The 50/50 rule, it is a plan to lower flood insurance costs.

In the last decade, the same properties in the U.S. that flood over and over claim an outsized amount of flood claims because they are built in places that flood. One percent of all flood insurance policyholders claim more than 13% of all claims. Three-fourths of those repetitive claim properties have NOT been mitigated. They will flood again and you will pay for it.

Even worse, the number of Americans living in these high-risk areas in 2016 climbed 14 percent compared to those living in the same neighborhoods in 2000. That’s actually faster than in areas outside of flood zones, where the population increased 13 percent. “The nation is spending billions every year to move people into flood-prone areas and keep people living in flood-prone areas,” says Rob Moore of the Natural Resources Defense Council. “We’ve gotten exactly what we paid for.”

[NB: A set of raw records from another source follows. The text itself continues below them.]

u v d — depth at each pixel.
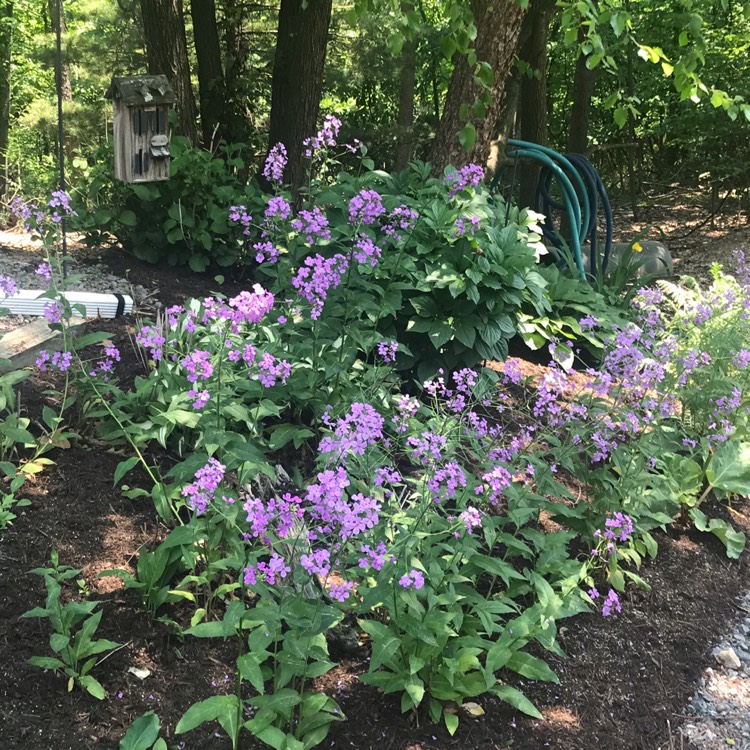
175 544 2.76
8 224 9.13
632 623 3.48
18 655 2.58
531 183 9.60
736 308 5.06
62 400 3.85
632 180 13.88
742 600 3.81
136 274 5.91
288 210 4.07
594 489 3.82
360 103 13.45
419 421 3.75
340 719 2.48
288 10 8.06
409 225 4.50
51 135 13.90
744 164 12.00
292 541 2.58
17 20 16.98
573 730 2.83
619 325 5.99
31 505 3.17
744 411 4.73
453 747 2.64
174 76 7.30
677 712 3.05
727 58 11.59
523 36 8.21
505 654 2.73
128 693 2.57
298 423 3.95
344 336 3.96
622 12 4.30
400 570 2.55
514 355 6.00
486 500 3.21
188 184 6.17
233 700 2.38
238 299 2.86
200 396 2.76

The National Flood Insurance Program (NFIP) was created in 1968 to provide affordable insurance against flood risk and decrease overall risk across the country. Since then, nearly 45,000 properties have met the criteria to become what the program refers to as Severe Repetitive Loss Properties (SRLPs). These properties, the most flood-prone structures insured under the NFIP, have flooded about five times each, on average.

Every year, more and more Americans find their homes underwater and their lives upended by flooding. For many, this has become a yearly occurrence. As climate change continues to raise sea levels and drive increases in extreme weather, areas vulnerable to flooding are expanding rapidly. Meanwhile, people build in risky areas, often without considering how conditions may change over a building’s lifetime.

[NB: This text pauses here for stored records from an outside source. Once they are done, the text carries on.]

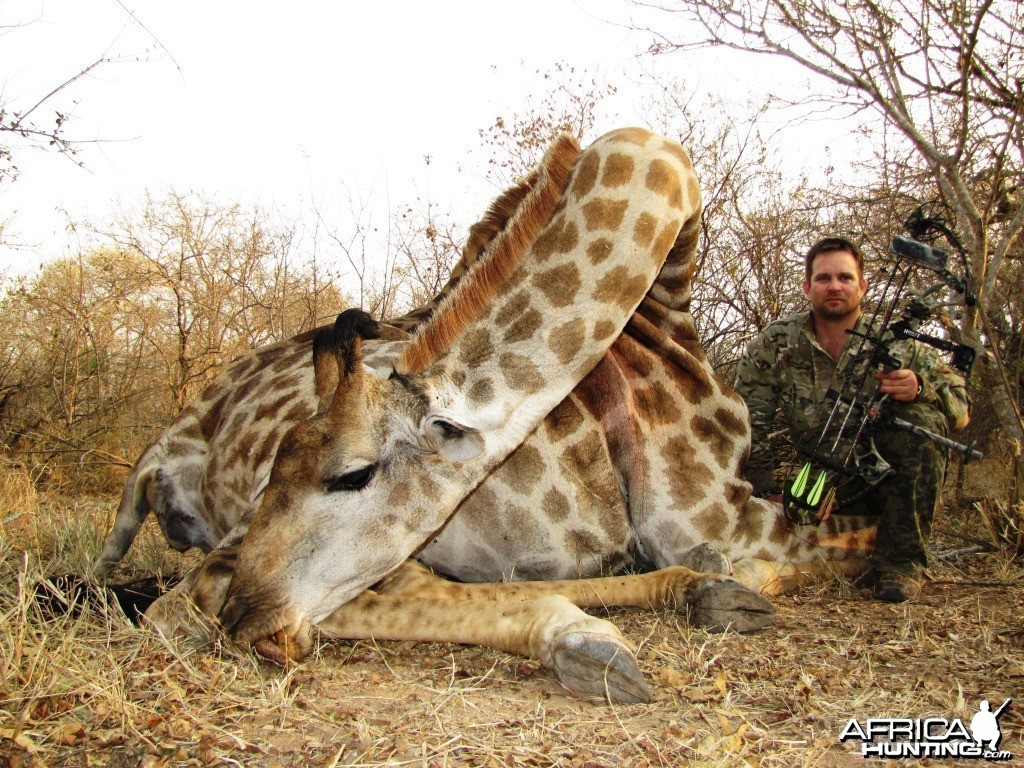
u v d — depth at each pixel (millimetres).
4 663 1648
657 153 2258
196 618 2002
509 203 2316
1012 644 1996
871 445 2498
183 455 2998
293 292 5707
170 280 5457
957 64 2594
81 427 4738
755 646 2025
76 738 1481
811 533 2619
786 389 2838
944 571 2748
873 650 1981
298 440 2014
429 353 2111
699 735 1542
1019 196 2756
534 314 2150
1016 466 2855
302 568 1979
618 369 2537
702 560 2396
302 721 1607
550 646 1828
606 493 2506
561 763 1437
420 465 2062
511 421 2125
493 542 2475
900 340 2521
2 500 3408
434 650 2039
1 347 5242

The 50% Rule incentivizes owners and insurers alike to make the improvements necessary to a property to prevent it from experiencing similar damage. As such, the 50% Rule should lower the costs of flood damage to property owners and insurers over time.

By the way, much of the worst repetitive flood damage is not coastal. It is next to rivers and creeks. Three-fourths of those properties are not properly mapped as risk zones. The climate-induced risks are changing faster than our maps.

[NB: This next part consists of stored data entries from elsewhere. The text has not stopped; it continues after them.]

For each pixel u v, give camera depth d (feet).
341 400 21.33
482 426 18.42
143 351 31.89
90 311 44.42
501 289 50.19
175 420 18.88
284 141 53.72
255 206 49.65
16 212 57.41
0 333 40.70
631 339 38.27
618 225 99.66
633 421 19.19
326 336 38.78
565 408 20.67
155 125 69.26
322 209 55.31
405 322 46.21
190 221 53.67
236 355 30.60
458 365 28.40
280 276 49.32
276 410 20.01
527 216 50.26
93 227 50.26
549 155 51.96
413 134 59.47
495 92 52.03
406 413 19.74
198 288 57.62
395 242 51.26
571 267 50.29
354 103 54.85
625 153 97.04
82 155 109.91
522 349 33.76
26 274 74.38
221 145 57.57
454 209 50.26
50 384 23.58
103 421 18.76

The notion that we should not be paying year after year to fix properties that are in the line of flooding danger but do nothing to prevent the flooding is much easier to ingest when it involves other parts of the country where homes are perched on riverbanks or near creeks that rise with the spring snow melt. But the raw truth is that Floridians have been building waterfront properties knowing, somewhere in our hearts, that such construction comes with a risk that is rising with climate change.

The Natural Resources Defense Council has been loudly critical of the federal government’s slow updates to the national flood maps and makes these recommendations:

We need to comprehensively reform the NFIP. Currently, the program relies on outdated maps and rules that don’t account for climate change. Congress must update the NFIP to accurately reflect flood risk, provide more accessible data, enforce stronger codes and standards, and allow FEMA to make flood insurance more affordable for those who need it most. As the U.S. Government Accountability Office pointed out in a recent report, increasing mitigation alone won’t solve the problem if the NFIP continues to incentivize risky actions.

At the local level, we also need to stop building in harm’s way. Nearly one in five SRLPs were built after the publication of local flood maps—when we should have known better. And new development in risky areas is still increasing, with populations growing faster in floodplains than elsewhere. The best way to stop repeated flooding is to not let it start in the first place.